En 1998, Ben Laden lança un fatwa (ordre religieux) appelant à la guerre contre les États-Unis. Les attentats à la bombe contre les ambassades des États-Unis au Kenya et en Tanzanie suivirent quelques mois plus tard. Bien que Ben Laden nia toute responsabilité pour ces attaques, les gens arrêtés par la suite le nommèrent comme l'un des instigateurs. Il est également soupçonné d'être relié à l'attentat à la bombe de 1993 contre le World Trade Centre, de même qu'à l'attaque contre le USS Cole perpétrées dans les eaux du Yémen l'an passé. Selon un rapport diffusé en juin sur la chaîne télévisée par satellite saoudienne Middle East Broadcasting, Ben Laden aurait salué l'attaque contre le Cole lors de laquelle 17 marins américains trouvèrent la mort, et appelé ses partisans à attaquer des « objectifs occidentaux et juifs dans le monde entier ». Le Département d'État américain l'a qualifié de « commanditaire du terrorisme » et « l'un des plus importants commanditaires d'activités extrémistes dans le monde aujourd'hui ».

L'opposition montante au régime saoudien

La progression de la crise économique et sociale en Arabie saoudite nourrit le mécontentement, particulièrement parmi les travailleurs immigrés et les musulmans shia, sans se confiner toutefois à ces secteurs. Les preuves de plus en plus nombreuses d'intimidation et de torture, de même que le nombre croissant d'exécutions publiques horribles dont fait part Amnesty International et Human Rights Watch indiquent que les expressions de mécontentement social sont de plus en plus nombreuses. Cependant, la censure fait qu'il y a peu d'information relativement aux formes et à l'étendue de l'opposition au gouvernement saoudien.

Données de compréhension de graphiques:

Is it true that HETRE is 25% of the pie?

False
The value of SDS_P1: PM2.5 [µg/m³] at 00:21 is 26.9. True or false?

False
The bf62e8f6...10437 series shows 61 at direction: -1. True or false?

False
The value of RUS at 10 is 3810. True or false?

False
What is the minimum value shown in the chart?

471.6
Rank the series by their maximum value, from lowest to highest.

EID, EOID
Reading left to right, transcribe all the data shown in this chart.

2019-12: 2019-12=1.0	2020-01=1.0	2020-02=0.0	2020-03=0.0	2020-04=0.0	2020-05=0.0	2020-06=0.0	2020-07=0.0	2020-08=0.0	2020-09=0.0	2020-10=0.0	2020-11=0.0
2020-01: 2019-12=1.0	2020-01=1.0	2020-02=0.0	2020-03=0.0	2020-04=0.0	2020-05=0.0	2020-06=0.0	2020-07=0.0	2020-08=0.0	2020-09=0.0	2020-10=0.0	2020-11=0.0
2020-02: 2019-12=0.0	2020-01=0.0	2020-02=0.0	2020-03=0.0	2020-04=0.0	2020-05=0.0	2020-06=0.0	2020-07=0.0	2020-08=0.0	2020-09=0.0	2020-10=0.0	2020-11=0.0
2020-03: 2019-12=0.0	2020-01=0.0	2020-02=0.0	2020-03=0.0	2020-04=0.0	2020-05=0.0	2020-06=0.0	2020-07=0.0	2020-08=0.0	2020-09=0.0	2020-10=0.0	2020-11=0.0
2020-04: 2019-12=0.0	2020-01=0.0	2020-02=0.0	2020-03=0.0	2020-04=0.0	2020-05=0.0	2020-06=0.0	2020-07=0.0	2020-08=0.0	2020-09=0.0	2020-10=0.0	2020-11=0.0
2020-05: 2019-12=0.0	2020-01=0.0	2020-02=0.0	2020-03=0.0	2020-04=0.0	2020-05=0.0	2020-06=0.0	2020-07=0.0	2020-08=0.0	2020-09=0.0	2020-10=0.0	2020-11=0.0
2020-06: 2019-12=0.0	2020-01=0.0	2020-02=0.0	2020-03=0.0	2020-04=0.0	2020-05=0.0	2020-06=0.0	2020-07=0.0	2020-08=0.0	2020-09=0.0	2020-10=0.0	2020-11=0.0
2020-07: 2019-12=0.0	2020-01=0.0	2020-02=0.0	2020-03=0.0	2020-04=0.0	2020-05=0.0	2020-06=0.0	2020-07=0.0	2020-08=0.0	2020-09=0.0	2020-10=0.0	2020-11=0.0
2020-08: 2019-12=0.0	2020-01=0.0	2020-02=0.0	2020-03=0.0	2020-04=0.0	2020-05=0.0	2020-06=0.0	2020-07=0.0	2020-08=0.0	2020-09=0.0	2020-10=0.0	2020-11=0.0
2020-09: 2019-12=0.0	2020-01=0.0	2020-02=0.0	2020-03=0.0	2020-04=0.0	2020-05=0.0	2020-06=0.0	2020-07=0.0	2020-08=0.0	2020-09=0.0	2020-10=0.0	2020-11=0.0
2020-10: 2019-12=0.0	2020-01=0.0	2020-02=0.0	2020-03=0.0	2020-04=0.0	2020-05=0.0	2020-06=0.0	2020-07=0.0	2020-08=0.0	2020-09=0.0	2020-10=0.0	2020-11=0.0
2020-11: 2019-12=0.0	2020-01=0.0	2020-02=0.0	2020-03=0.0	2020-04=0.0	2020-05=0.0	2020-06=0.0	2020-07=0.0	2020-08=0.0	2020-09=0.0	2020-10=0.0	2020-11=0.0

▸ TRAVAIL DEMANDÉ: Recopiez intégralement l'extrait source ci-dessus, sans y changer un seul mot.

▸ RÉPONSE ATTENDUE:
En 1998, Ben Laden lança un fatwa (ordre religieux) appelant à la guerre contre les États-Unis. Les attentats à la bombe contre les ambassades des États-Unis au Kenya et en Tanzanie suivirent quelques mois plus tard. Bien que Ben Laden nia toute responsabilité pour ces attaques, les gens arrêtés par la suite le nommèrent comme l'un des instigateurs. Il est également soupçonné d'être relié à l'attentat à la bombe de 1993 contre le World Trade Centre, de même qu'à l'attaque contre le USS Cole perpétrées dans les eaux du Yémen l'an passé. Selon un rapport diffusé en juin sur la chaîne télévisée par satellite saoudienne Middle East Broadcasting, Ben Laden aurait salué l'attaque contre le Cole lors de laquelle 17 marins américains trouvèrent la mort, et appelé ses partisans à attaquer des « objectifs occidentaux et juifs dans le monde entier ». Le Département d'État américain l'a qualifié de « commanditaire du terrorisme » et « l'un des plus importants commanditaires d'activités extrémistes dans le monde aujourd'hui ».

L'opposition montante au régime saoudien

La progression de la crise économique et sociale en Arabie saoudite nourrit le mécontentement, particulièrement parmi les travailleurs immigrés et les musulmans shia, sans se confiner toutefois à ces secteurs. Les preuves de plus en plus nombreuses d'intimidation et de torture, de même que le nombre croissant d'exécutions publiques horribles dont fait part Amnesty International et Human Rights Watch indiquent que les expressions de mécontentement social sont de plus en plus nombreuses. Cependant, la censure fait qu'il y a peu d'information relativement aux formes et à l'étendue de l'opposition au gouvernement saoudien.